Jolteus’s optimism is not the only quality that makes her a wonderful daughter, sister, friend and student. Her modesty, wisdom and kindness are some of her many memorable qualities.
“She quietly and humbly goes about doing things for others, not for any recognition or thanks, but simply because she is a good person,” IB English teacher Ashley Busse remarked.
IB Coordinator Maria Edgar, who had Jolteus as a student in her Theory of Knowledge class says that Jolteus “values other perspectives and opinions.”
Jolteus exemplifies her perceptivity and complexity of thoughts through her poetry, which is based on her life experiences and sometimes on the literary works she reads. She posts her poetry on her Instagram account @abby.jo_writes, which has accumulated over 500 followers.
While she is grateful to be regarded in such a way by her teachers, friends and family as such, Jolteus hopes to remind her peers that she is not perfect.
“I’ve had to overcome many failures, but I don’t regret any moment of it,” Jolteus said.
To her, not being perfect means that there is always room for improvement. She enjoys learning something from a failure, the feeling of getting back up after a hard fall.
“My successes and failures make me the person I am today. Life is a journey and although I have many goals I hope to achieve, I definitely wouldn’t say I have my life figured out. I am open to change and exploring different directions,” Jolteus added.
Jolteus’s candor with her weaknesses reinforces how inspirational she is as a leader. “She recognizes her limitations and will be really honest with me about them,” Edgar added. “I totally respect that because not many people are like that.”

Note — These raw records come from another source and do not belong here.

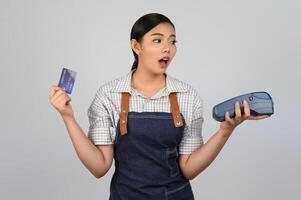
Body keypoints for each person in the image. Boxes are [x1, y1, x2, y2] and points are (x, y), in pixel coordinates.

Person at [49, 13, 268, 200]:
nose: (167, 49)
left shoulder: (187, 96)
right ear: (136, 46)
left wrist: (225, 131)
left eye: (172, 42)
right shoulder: (109, 95)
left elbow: (189, 169)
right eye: (157, 40)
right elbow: (99, 167)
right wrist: (68, 117)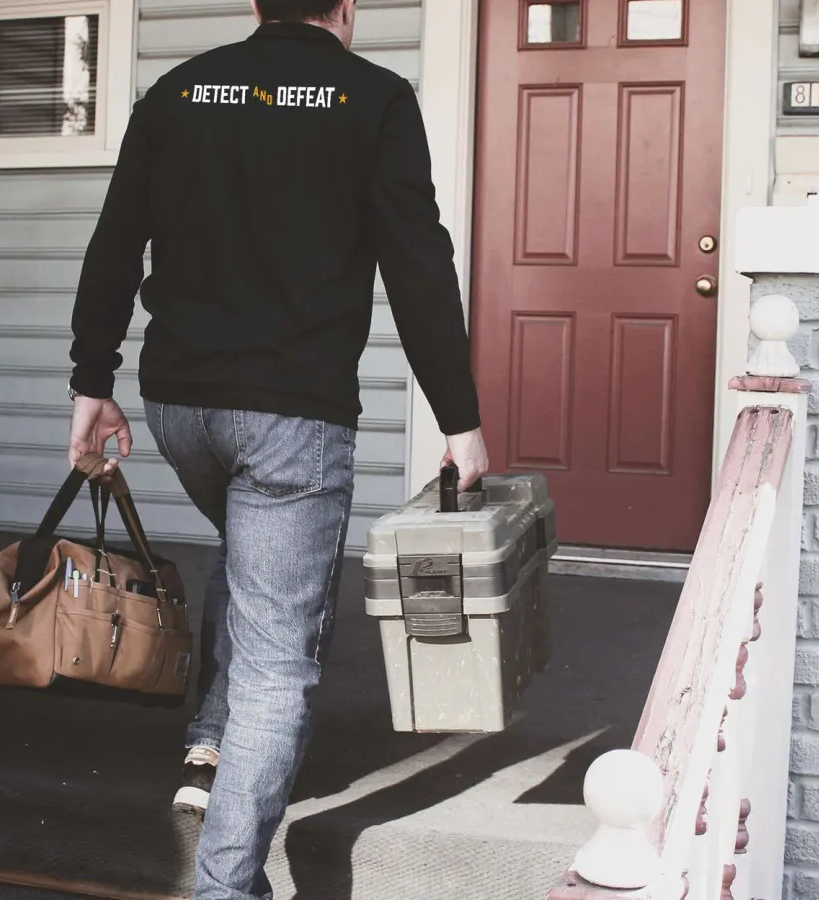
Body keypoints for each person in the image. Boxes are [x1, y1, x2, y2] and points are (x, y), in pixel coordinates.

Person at [65, 0, 487, 893]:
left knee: (260, 568)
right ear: (348, 10)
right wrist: (458, 418)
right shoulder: (374, 98)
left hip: (179, 406)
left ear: (258, 5)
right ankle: (226, 885)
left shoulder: (176, 90)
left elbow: (114, 246)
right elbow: (417, 262)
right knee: (277, 660)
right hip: (292, 419)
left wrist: (90, 384)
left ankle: (210, 738)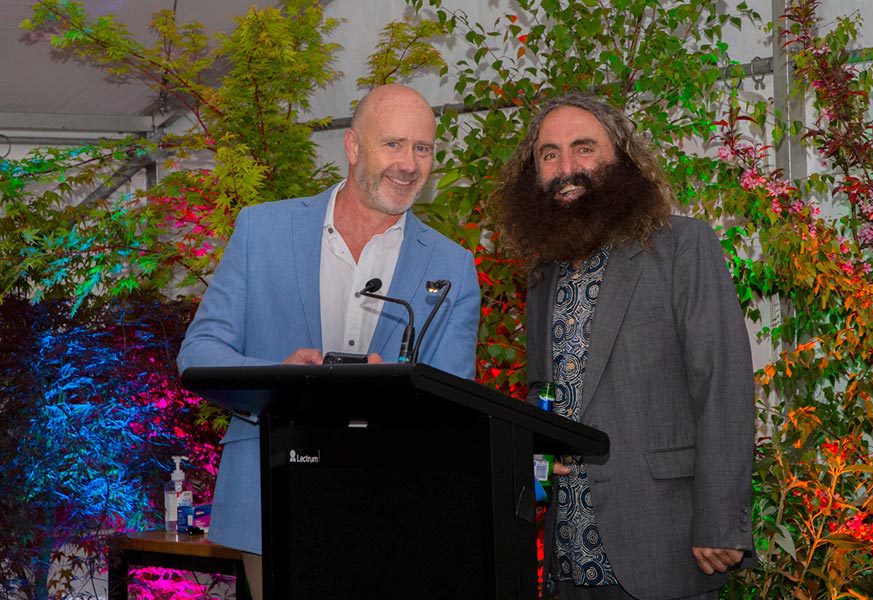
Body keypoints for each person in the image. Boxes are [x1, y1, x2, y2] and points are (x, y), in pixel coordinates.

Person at [177, 84, 480, 599]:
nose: (409, 164)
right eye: (393, 144)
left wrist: (393, 393)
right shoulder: (262, 230)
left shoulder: (452, 265)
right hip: (271, 499)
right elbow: (199, 353)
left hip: (395, 510)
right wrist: (281, 380)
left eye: (423, 148)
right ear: (353, 146)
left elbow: (454, 404)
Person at [490, 93, 755, 600]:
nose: (567, 168)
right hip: (569, 552)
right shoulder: (543, 274)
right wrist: (536, 449)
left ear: (621, 159)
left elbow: (723, 386)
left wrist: (722, 521)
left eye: (584, 148)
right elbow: (542, 394)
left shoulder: (682, 246)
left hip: (665, 545)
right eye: (549, 154)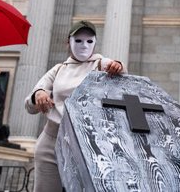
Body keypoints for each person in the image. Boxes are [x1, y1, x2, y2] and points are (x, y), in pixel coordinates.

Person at [25, 20, 124, 192]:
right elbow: (30, 104)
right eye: (78, 40)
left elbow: (121, 75)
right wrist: (39, 95)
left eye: (89, 41)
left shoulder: (100, 64)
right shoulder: (58, 69)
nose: (84, 45)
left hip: (89, 142)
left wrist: (118, 67)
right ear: (69, 42)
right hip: (52, 141)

A drastic change awaiting Jolteus and all high school seniors is the transition to college life. The possibility of leaving home on your own and having control over your life is nerve-wracking, but this independence awaits endless opportunities. Once Jolteus graduates from Suncoast, she plans to major in public health and biology. She wishes to pursue a career in medical science and biology not only because of her interest in these fields but in hopes to rectify social inequalities in healthcare.
As a daughter of Haitian immigrants, she has continuously witnessed her parents be stripped of their hopes and dreams because of financial instability. Now that Jolteus was given the opportunity to represent her family and her people, she will embark on her dream of becoming “a physician who empowers marginalized communities and contributes to dismantling disparities in healthcare.”